As diferenças com o Natal são basicamente duas: a primeira é que, enquanto no Natal somos levados a gastar dinheiro com os outros, na Passagem de Ano, gastamos o dinheiro connosco próprios. A outra diferença é que o Natal pede recolhimento em família e o Ano Novo pede expansão para a “molhada”.
Pela minha parte, sou um fervoroso defensor da festa do Natal. Sabes que mais, neste ano, o ano em que a “Crise”, a crise que económica (e política… e moral…) nos tocou como há muitos anos não acontecia – provavelmente, desde que me dou conta de estar vivo, a crise mais injusta de todas -, as prendas que pus nos sapatinhos dos meus familiares e amigos nunca custaram tão pouco dinheiro, coisa curiosa!, se há coisa que poderá perdurar por muitas gerações futuras da nossa família são precisamente essas prendas!

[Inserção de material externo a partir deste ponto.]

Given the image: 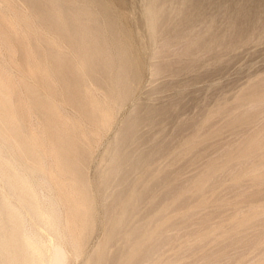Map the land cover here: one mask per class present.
Here are the masks:
<instances>
[{
    "label": "rangeland",
    "instance_id": "1",
    "mask_svg": "<svg viewBox=\"0 0 264 264\" xmlns=\"http://www.w3.org/2000/svg\"><path fill=\"white\" fill-rule=\"evenodd\" d=\"M0 146V264H264V0H0Z\"/></svg>",
    "mask_w": 264,
    "mask_h": 264
},
{
    "label": "bare ground",
    "instance_id": "2",
    "mask_svg": "<svg viewBox=\"0 0 264 264\" xmlns=\"http://www.w3.org/2000/svg\"><path fill=\"white\" fill-rule=\"evenodd\" d=\"M56 2V0H55ZM81 13V12H80ZM47 14V13H46ZM85 17V16H84ZM85 19V18H84ZM98 19V18H97ZM95 20V19H94ZM99 20V19H98ZM93 21V19H92ZM96 22V21H95ZM99 22V21H98ZM97 22V23H98ZM60 30V29H59ZM70 33V32H69ZM74 39V38H73ZM78 40V39H77ZM99 42V41H98ZM104 42V41H103ZM79 45V44H78ZM105 45V44H104ZM80 46V45H79ZM85 46V45H83ZM106 49V48H105ZM118 50V49H117ZM112 60V59H111ZM101 62V61H100ZM88 63V62H87ZM90 63V62H89ZM97 64V63H96ZM119 66V65H117ZM95 70V69H94ZM93 71V70H92ZM119 72L116 74V72H114V75H115V78L117 79V82L124 85L125 87L128 85V79L126 77V74H125V71H123L122 69L121 70H118ZM85 72V71H83ZM93 73V72H92ZM127 73V72H126ZM98 74V73H97ZM105 78V77H104ZM89 80V79H88ZM105 80V79H104ZM133 81V80H131ZM106 82V81H105ZM107 83V82H106ZM116 83V82H115ZM117 84V83H116ZM119 84V85H120ZM116 86V85H115ZM114 86V87H115ZM133 87H135L134 85H132ZM120 88V87H119ZM116 89V88H115ZM131 89H133L131 87ZM117 90V89H116ZM115 90V91H116ZM124 92V91H123ZM126 92V91H125ZM131 92V91H130ZM114 96V95H113ZM109 98V97H108ZM121 101V100H120ZM120 103V102H119ZM59 105V104H58ZM122 107V106H121ZM41 110V109H40ZM129 113V112H128ZM33 115V114H32ZM110 122V121H109ZM51 126V125H50ZM24 129V128H23ZM26 130V129H25ZM24 130V131H25ZM9 142L11 143V141L9 140ZM3 143V142H2ZM125 144V143H124ZM11 145V144H10ZM2 146V145H1ZM0 146V148H1ZM3 146H4V143H3ZM4 148V147H2ZM13 148V147H12ZM110 149V148H109ZM113 149V148H112ZM5 150V149H4ZM13 150V149H12ZM2 151V150H1ZM11 151V149H10ZM5 153V152H4ZM15 153V152H14ZM1 155V153H0ZM44 155V154H43ZM132 155V154H131ZM2 156V155H1ZM4 156V155H3ZM119 156V155H118ZM43 157V156H42ZM51 157V156H50ZM79 157V156H78ZM121 157V156H120ZM1 158V157H0ZM9 159V158H8ZM13 161V158L12 160L10 159V162ZM12 162V164H13ZM17 162V161H16ZM15 162V164H17ZM24 162V161H23ZM67 162V161H66ZM80 162V161H79ZM111 162V161H110ZM43 163H44V158H43ZM42 163V164H43ZM49 163V162H47ZM26 164V163H25ZM18 165V164H17ZM46 165V164H44ZM43 165V166H44ZM82 165V164H81ZM9 162L7 161H1L0 160V172L1 173H6L9 169ZM83 166V165H82ZM17 167V166H16ZM46 167V166H44ZM46 170V169H45ZM18 171L19 172H22V173H16L14 172V174L10 177H7L6 178V185H8L11 190L13 191L14 195L19 199V201L24 205V207L26 208H30V209H34L35 211H40L39 209L41 210H44V211H49L52 213V216L53 218L51 219L52 223L51 225H59L58 227H60V224H61V221H60V218H61V214L59 215V206L61 205L59 202H57L56 200L52 199L53 197L50 196L51 195V192H52V189L53 188H50V185H49V182L48 180L45 178V176H43L44 174L40 175L39 173L41 172H36L34 170H31V169H27L25 168L24 166H22V168L19 166L18 167ZM82 171V170H81ZM43 173V172H42ZM9 174V173H8ZM1 177V176H0ZM22 178L24 179H27L30 181V183L32 184L33 186V190H35L34 192H38L39 194H45V196L47 197L46 201H43L41 202L40 204H38L36 201L37 200H34L33 198H30L28 195H29V192H28V189L27 187H25V185H21V181H22ZM112 178V177H111ZM4 182V181H3ZM100 184V183H99ZM30 185V184H29ZM91 185V182L90 184ZM55 187V186H54ZM85 187V186H84ZM51 189V190H50ZM49 190H50V195L49 194ZM90 190V189H89ZM77 192V191H76ZM48 193V194H46ZM79 193V192H78ZM113 194V193H112ZM52 197V198H51ZM57 197V196H56ZM7 198V196H6ZM42 198V197H41ZM44 199V200H45ZM62 199V198H61ZM100 201V200H99ZM39 206V207H37ZM6 207V203L3 201V200H0V210L4 209ZM37 207V208H36ZM68 207V206H67ZM64 208V207H63ZM87 209V208H86ZM96 209V208H95ZM89 210V209H88ZM61 211V210H60ZM18 213V212H17ZM22 213V211H21ZM24 213V212H23ZM22 213V214H23ZM61 213V212H60ZM96 213V212H95ZM104 213V212H103ZM20 214V213H19ZM25 214V213H24ZM89 214V213H88ZM87 214V215H88ZM15 215V214H14ZM45 215V214H44ZM97 215V214H96ZM12 216V215H11ZM95 216V215H94ZM113 216V215H112ZM32 218V217H31ZM111 218V217H109ZM18 219V218H17ZM62 219V218H61ZM60 221V224H58V222ZM117 221V220H116ZM98 222V221H97ZM25 223V222H24ZM45 223V222H44ZM43 223V224H44ZM42 225V224H41ZM64 225V223H63ZM27 226V224L25 225ZM29 226V225H28ZM32 226V225H31ZM67 226V225H66ZM65 227V225H64ZM25 228V227H23ZM54 228V226H53ZM57 228V226L55 227ZM61 228V227H60ZM11 229V228H10ZM27 232V228H25ZM105 229V228H104ZM14 230V229H13ZM46 230V229H45ZM56 230V229H55ZM65 232H67V230L64 228ZM63 230V231H64ZM48 231V230H47ZM31 232V231H30ZM50 232V231H49ZM58 232V231H57ZM62 233V232H59L61 233V235L59 236V238L57 240H51V241H48L49 242V245H48V251H49V254L48 255H45L43 256L42 254L40 255L39 257V264H69L68 262H66L68 259H66V251H65V243L70 241V244L72 247H73V241L71 242V239H70V236L67 237V234L66 233ZM29 233V231H28ZM32 233V232H31ZM34 233V232H33ZM39 233V232H38ZM51 233V232H50ZM2 234V233H1ZM73 234V233H72ZM27 235V234H26ZM29 235V234H28ZM88 235V234H87ZM37 237V236H35ZM39 237V236H38ZM55 237V236H54ZM33 239V238H32ZM45 239V237H44ZM35 240V239H33ZM48 240V239H47ZM69 240V241H68ZM101 245V244H100ZM67 246V245H66ZM4 247H5V242L3 240H1L0 238V254L4 252ZM68 247V246H67ZM74 248V247H73ZM72 248V249H73ZM19 248H17L16 250H18ZM71 249V250H72ZM102 249V248H101ZM75 249H73V252H74ZM97 250V249H96ZM102 251V250H101ZM101 251L100 254H101ZM154 251V250H153ZM38 253V252H37ZM72 253L71 251H69V254ZM16 253L13 252L12 255L8 254L6 256H0V263H5L6 261H10L11 263H15V262H18V261H22V258L20 257V255L16 256L15 255ZM96 254V253H95ZM94 255V254H92ZM78 254H75V257H77ZM96 256V255H95ZM80 257V256H78ZM77 257V258H78ZM92 257V256H91ZM88 258V257H87ZM150 258V257H149ZM152 258V257H151ZM70 259V258H69ZM75 259V258H74ZM89 259V258H88ZM76 262H77V259H75ZM85 260V257L82 256V258H80V263H83V261ZM96 260V259H95ZM151 260V259H150ZM73 261V260H72ZM26 263V261H25ZM149 263V262H148ZM73 264V263H72ZM97 264V263H96Z\"/></svg>",
    "mask_w": 264,
    "mask_h": 264
}]
</instances>
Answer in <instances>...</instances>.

Quanto à festa de Ano Novo, é verdade, quando tinha a tua idade, e durante alguns anos depois, entusiasmei-me e aprumei-me para as festas de Passagem de Ano. E diverti-me muito com elas, claro!
Por isso, Sandra, te digo: diverte-te! Entusiasma-te com o momento de cair o Ano Velho e entrar triunfalmente o Ano Novo! Mas não ponhas na ilusão dos votos que agora formulas uma intensidade que depois se arrisque a trazer (não será mais correto dizer: renovar?) desapontamentos da mesma medida.
Se a algum de nós os dois cabe pegar no papel do Velho do Restelo, naturalmente é a mim, não a ti. Aqui estou, por isso, a cumprir-me.
Pela consideração e carinho que tu me mereces; pela ilusão genuína e sincera que é natural que tenhas da vida; e porque muito repeti a curta troca de palavras que o meu Mestre João dos Santos tantas vezes repetiu aos seus alunos, em que ele se interrogava se um projeto em que punha muita ambição não seria uma utopia, e a sua amiga Violante lhe respondeu: “Utopia?... Pois que seja, se é uma utopia, é precisamente por aí que é o caminho!...”; portanto, querida Sandra, por isto tudo, vou alinhar contigo e vou sinceramente formular dois votos para 2012.
O primeiro, vou deduzi-lo de um conto tradicional africano.
Diz assim o conto, que tem o título “A simplicidade da amizade”:
“Dois amigos viviam em duas aldeias distantes uma da outra. Uma noite veio uma grande tempestade e não havia luar. Mas um dos amigos levantou-se e sentiu vontade de ir visitar o outro. Pôs-se a caminho, embora tivesse medo que um raio lhe caísse em cima ou o fantasma da noite o viesse comer. Não parou enquanto não chegou junto da cabana do amigo. Estava todo molhado, como se tivesse caído a um rio, mas levou para a cabana lenha seca e enxuta. Entrou e acendeu uma fogueira. Depois começou a cozer arroz para oferecer ao amigo, que entretanto tinha acordado.
O amigo, ao vê-lo junto da fogueira, perguntou-lhe:
- Porque é que vieste de noite, com este temporal?
- Porque senti desejo de estar junto de ti. Será que o temporal te pediu licença para vir?"
Ora, o primeiro desejo que formulo para 2012 é precisamente este: que tenhamos – e sejamo-lo nós também – amigos que se cheguem a nós, mesmo durante a tempestade.
Quanto ao segundo desejo, faço-o a partir da notícia que ouvi hoje de manhã no telejornal. Já ontem à noite a tinha ouvido também. Faço votos que em 2012 nasçam mais bebés que em 2011, que foi, desde que há registos sistemáticos, um dos dois anos com mais baixo número de nascimentos.
Mil beijinhos, Sandra! Tenho a certeza de que nos encontraremos, não obstante as tempestades!
(Esta carta segue praticamente sem ser revista, eventualmente ainda a corrigirei num ou outro ponto, é preciso é que não perca oportunidade. Tenho de ir para a cozinha tratar de fazer uns miminhos para esta noite… é menos por ser a passagem de ano, é mais porque o meu sobrinho açoriano mais velho nasceu precisamente na noite de passagem de ano, ainda cheirava a fogo de artifício. Que renovação maior se pode querer quando se passa de um ano para o outro?)